Information supplied Block Start

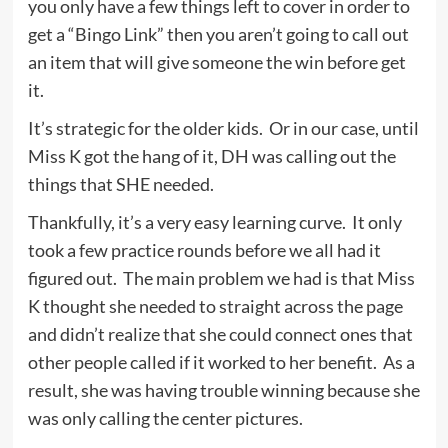
you only have a few things left to cover in order to
get a “Bingo Link” then you aren’t going to call out
an item that will give someone the win before get
it.
It’s strategic for the older kids. Or in our case, until
Miss K got the hang of it, DH was calling out the
things that SHE needed.
Thankfully, it’s a very easy learning curve. It only
took a few practice rounds before we all had it
figured out. The main problem we had is that Miss
K thought she needed to straight across the page
and didn’t realize that she could connect ones that
other people called if it worked to her benefit. As a
result, she was having trouble winning because she
was only calling the center pictures.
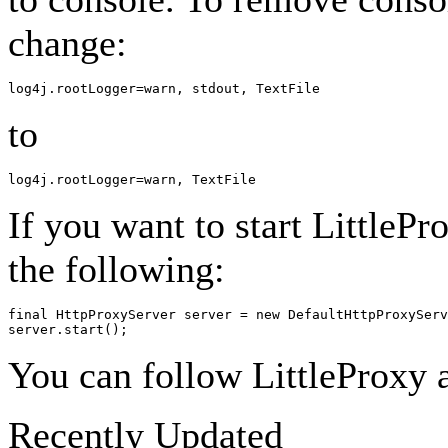
change:
to
If you want to start LittleP
the following:
final HttpProxyServer server = new DefaultHttpProxyServ
You can follow LittleProxy a
Recently Updated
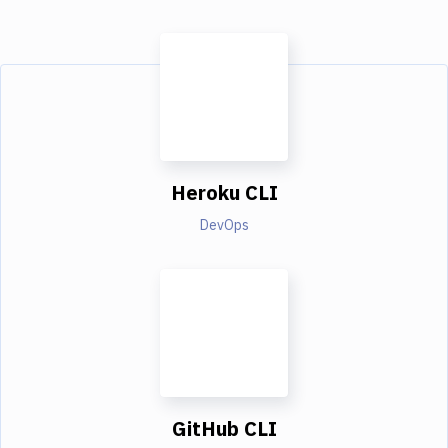
Heroku CLI
DevOps
GitHub CLI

Information supplied Block End

### Work task
Leave out the pictures and repeat exactly the lines from the first line of the data through the line containing "things that SHE needed.". Add nothing else.

### Reply to the task
you only have a few things left to cover in order to
get a “Bingo Link” then you aren’t going to call out
an item that will give someone the win before get
it.
It’s strategic for the older kids. Or in our case, until
Miss K got the hang of it, DH was calling out the
things that SHE needed.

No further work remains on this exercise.